- Aufgabenstellung 1 -
Benenne in der Quelle zur Untersagung von Sportwetten "Verwaltungsgericht" in "Erstgericht" um. Gib dazu den Abschnitt wieder, der mit "Der Antragsteller dringt" beginnt und bis einschließlich "Erteilung einer Vermittlungserlaubnis." reicht.
- Aufgabenstellung 2 -
Beantworte anhand der Quelle zur Untersagung von Sportwetten die folgenden Fragen:
(a) Gegen welche Vorschrift verstößt die Vermittlung von Sportwetten durch den Antragsteller?
(b) Welcher Beschluss des Senats wird für den Maßstab bei Untersagungsverfügungen angeführt?
(c) Unter welcher Kurzbezeichnung wird die genannte Richtlinie im Folgenden geführt?

- Quelle -
══════════════════════════════

Der Antragsteller dringt mit seiner hiergegen gerichteten Beschwerde nicht durch.
I.
Das Verwaltungsgericht ist zutreffend davon ausgegangen, dass die angegriffene Verfügung voraussichtlich rechtmäßig ist.
Nach der Rechtsprechung des Senats sind die Veranstaltung von Sportwetten betreffende Untersagungsverfügungen, die - wie hier - unter der Geltung des neuen Glücksspielstaatsvertrags vor Abschluss des Konzessionsverfahrens ergehen, rechtmäßig, wenn die Veranstaltung nicht erlaubnisfähig ist, es sei denn, die fehlende Genehmigungsfähigkeit könnte durch vom Antragsgegner im Rahmen seiner Ermessensausübung zu prüfende Nebenbestimmungen zu einer etwaigen Konzession beseitigt werden (Beschluss vom 19.11.2012 - 6 S 342/12 -, VBlBW 2013, 105). Dieser Maßstab gilt auch für die Untersagung der Vermittlung von Sportwetten vor Erteilung einer Vermittlungserlaubnis.
Die Vermittlung von Sportwetten durch den Antragsteller ist nicht erlaubnisfähig, weil sie gegen das Trennungsgebot des § 20 Abs. 1 Satz 2 Nr. 5 Var. 4 LGlüG verstößt. Das Trennungsgebot bedarf zwar der verfassungskonformen Auslegung über den Weg der teleologischen Reduktion (1.). Auch ist eine europarechtskonforme Auslegung der für staatliche Annahmestellen geltenden Regelungen notwendig (2.). Die danach zu beachtenden Modifizierungen sind aber im Fall des Antragstellers nicht einschlägig. Auch liegt kein Fall vor, in dem dem Verstoß des Antragstellers gegen das Trennungsgebot durch Nebenbestimmungen begegnet zu werden brauchte (3.). Das Trennungsgebot ist auch nicht deshalb unanwendbar, weil § 20 Abs. 1 Satz 2 Nr. 5 Var. 4 LGlüG nicht gemäß Art. 8 Abs. 1 Unterabsatz 1 der Richtlinie des Europäischen Parlaments und des Rates über ein Informationsverfahren auf dem Gebiet der Normen und technischen Vorschriften und der Vorschriften für die Dienste der Informationsgesellschaft (im Folgenden: Richtlinie 98/34/EG) notifiziert wurde (4.).

══════════════════════════════

- Bereitgestellte Daten -
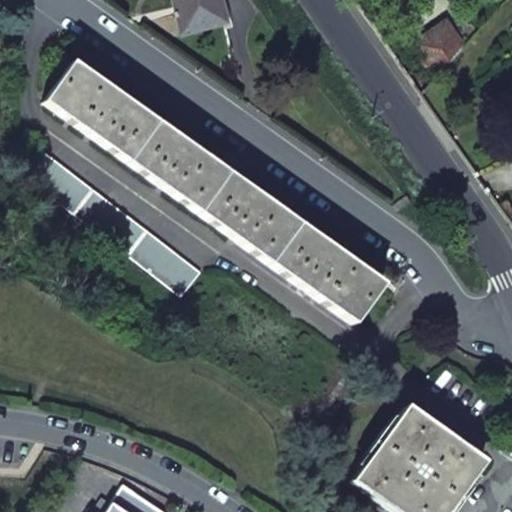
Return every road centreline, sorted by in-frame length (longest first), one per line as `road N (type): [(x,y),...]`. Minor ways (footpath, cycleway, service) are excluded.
road 1 (residential): [(511,283),(472,321),(417,252),(56,0)]
road 2 (tertiary): [(323,0),(511,283)]
road 3 (residential): [(225,511),(122,455),(31,427),(0,426)]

══════════════════════════════

- Ergebnis 1 -
Der Antragsteller dringt mit seiner hiergegen gerichteten Beschwerde nicht durch.
I.
Das Erstgericht ist zutreffend davon ausgegangen, dass die angegriffene Verfügung voraussichtlich rechtmäßig ist.
Nach der Rechtsprechung des Senats sind die Veranstaltung von Sportwetten betreffende Untersagungsverfügungen, die - wie hier - unter der Geltung des neuen Glücksspielstaatsvertrags vor Abschluss des Konzessionsverfahrens ergehen, rechtmäßig, wenn die Veranstaltung nicht erlaubnisfähig ist, es sei denn, die fehlende Genehmigungsfähigkeit könnte durch vom Antragsgegner im Rahmen seiner Ermessensausübung zu prüfende Nebenbestimmungen zu einer etwaigen Konzession beseitigt werden (Beschluss vom 19.11.2012 - 6 S 342/12 -, VBlBW 2013, 105). Dieser Maßstab gilt auch für die Untersagung der Vermittlung von Sportwetten vor Erteilung einer Vermittlungserlaubnis.

- Ergebnis 2 -
(a) Gegen das Trennungsgebot des § 20 Abs. 1 Satz 2 Nr. 5 Var. 4 LGlüG.
(b) Der Beschluss vom 19.11.2012 - 6 S 342/12 - (VBlBW 2013, 105).
(c) Richtlinie 98/34/EG.